Nuestro México tiene muchos rostros, algunos nos provocan, entre otros, sentimientos de gozo, placer, admiración, satisfacción, otros nos conducen al miedo, incertidumbre, enojo, rabia, impotencia, indignación. Un rostro que ha estado presente en toda nuestra historia, es la pobreza, misma que al observarla en el espejo social, solemos solo mirarla de reojo, desviar la vista, cerrar los ojos, experimentar un sentimiento de compasión o deformar su realidad con falsas creencias y prejuicios. Mirar de frente al pobre, a la persona concreta, al desposeído, a ese ser humano que parece no tener recursos materiales que ofrecernos, nos confronta, nos conmueve y a algunos les provoca “rechazo, aversión y miedo”, eso que hoy llamamos aporofobia: miedo y rechazo al pobre.
A principios de los años cincuenta del siglo pasado, el antropólogo Oscar Lewis, publicó un libro intitulado “Antropología de la pobreza, cinco familias”, en esta obra, el autor describe, utilizando el método fenomenológico, la vida cotidiana de cinco familias que emigraron de pequeñas comunidades rurales para instalarse en la creciente ciudad de México. Los llamados jefes de familia vivieron de niños la revolución mexicana y sus promesas de justicia social y bienestar para todos. En su presente, al momento de emigrar, rondaban los 50 años y seguían siendo pobres, sin mayor esperanza que sobrevivir el día a día, mal alimentados, hacinados, analfabetas, muy distantes del progreso prometido. Como estas cinco familias, en esa época, cientos de miles más, abandonaron su vida en sus comunidades rurales y se fueron a probar suerte en las grandes ciudades. Se marcharon del campo llevando consigo su lenguaje, su forma de pensar, su organización familiar y social, sus costumbres y hábitos de alimentación, su vida religiosa. Fue una época de grandes transformaciones y de explosión demográfica, la ciudad de México, por ejemplo, pasó de tener un millón y medio de habitantes en 1940 a cuatro millones en 1957.
Cuatro de los migrantes del estudio de Lewis, pasaron de la pobreza rural a la pobreza en las periferias de la gran ciudad, solo una familia logró escalar económicamente. No obstante, el país tuvo algunos avances que en conjunto permitieron que algunos millones de mexicanos dejaran la pobreza extrema y pasaran a una pobreza moderada. Los hijos de estas cinco familias superaron los niveles educativos de sus padres y sin duda tuvieron una vida menos dura que los mismos.

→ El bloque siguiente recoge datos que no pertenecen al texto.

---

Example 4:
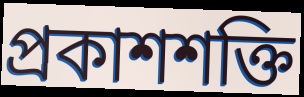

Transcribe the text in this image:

প্রকাশশক্তি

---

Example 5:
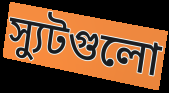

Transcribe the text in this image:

স্যুটগুলোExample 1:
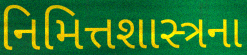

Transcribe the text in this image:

નિમિત્તશાસ્ત્રના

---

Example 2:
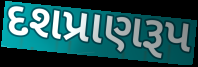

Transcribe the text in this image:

દશપ્રાણરૂપ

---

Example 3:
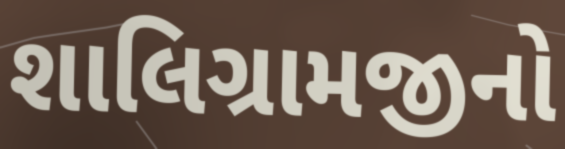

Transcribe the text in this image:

શાલિગ્રામજીનો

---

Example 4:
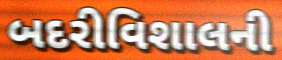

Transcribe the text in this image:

Los nuevos millones de nuevos habitantes de la ciudad fueron modificando sus hábitos culturales y al estilo de la época adquirieron los impuestos por la televisión con su ideal de vida norteamericana. Describe el autor: “cada vez más, aumenta el número de población rural que duerme en camas en lugar de dormir en el suelo, usan zapatos en lugar de huaraches o en lugar de ir descalzos, usan pantalones comprados en la tienda en lugar de los calzones blancos de hechura hogareña, muelen su maíz en el molino, beben cerveza en lugar de pulque…del algodón al nailon y del mezcal al whisky”.

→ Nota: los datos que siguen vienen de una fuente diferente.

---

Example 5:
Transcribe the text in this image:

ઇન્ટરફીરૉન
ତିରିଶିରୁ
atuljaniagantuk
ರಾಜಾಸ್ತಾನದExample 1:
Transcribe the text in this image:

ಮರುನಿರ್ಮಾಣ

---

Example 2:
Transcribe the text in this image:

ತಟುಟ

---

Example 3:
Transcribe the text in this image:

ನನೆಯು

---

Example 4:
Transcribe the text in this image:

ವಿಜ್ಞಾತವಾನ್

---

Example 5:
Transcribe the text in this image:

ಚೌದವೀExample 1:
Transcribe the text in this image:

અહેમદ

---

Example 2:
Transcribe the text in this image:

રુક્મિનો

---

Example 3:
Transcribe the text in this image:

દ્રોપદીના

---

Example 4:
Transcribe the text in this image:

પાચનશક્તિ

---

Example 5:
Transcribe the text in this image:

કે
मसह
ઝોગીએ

70 años han transcurrido y nuestro País sigue entrampado en la misma realidad: la migración hacia las ciudades no ha parado, las urbes crujen; más de la mitad de la población sigue viviendo en la pobreza, ya sea alimentaria, patrimonial o de capacidades y cerca de diez millones de mexicanos viven en pobreza extrema, misma que se ensaña con la población indígena, adultos mayores, personas con discapacidad, mujeres y niños.
La pandemia que sufrimos actualmente, sin duda profundizará el estado de pobreza de millones de compatriotas y otros tantos, por sus ingresos vulnerables, se sumarán a esa trágica lista. Urge que desde la política se prueben otros caminos, que se atemperen un poco las terribles desigualdades, se atienda a los más vulnerables, se fortalezcan las clases medias. Es indispensable que todos nos miremos de frente en el espejo común y hagamos nuestra parte.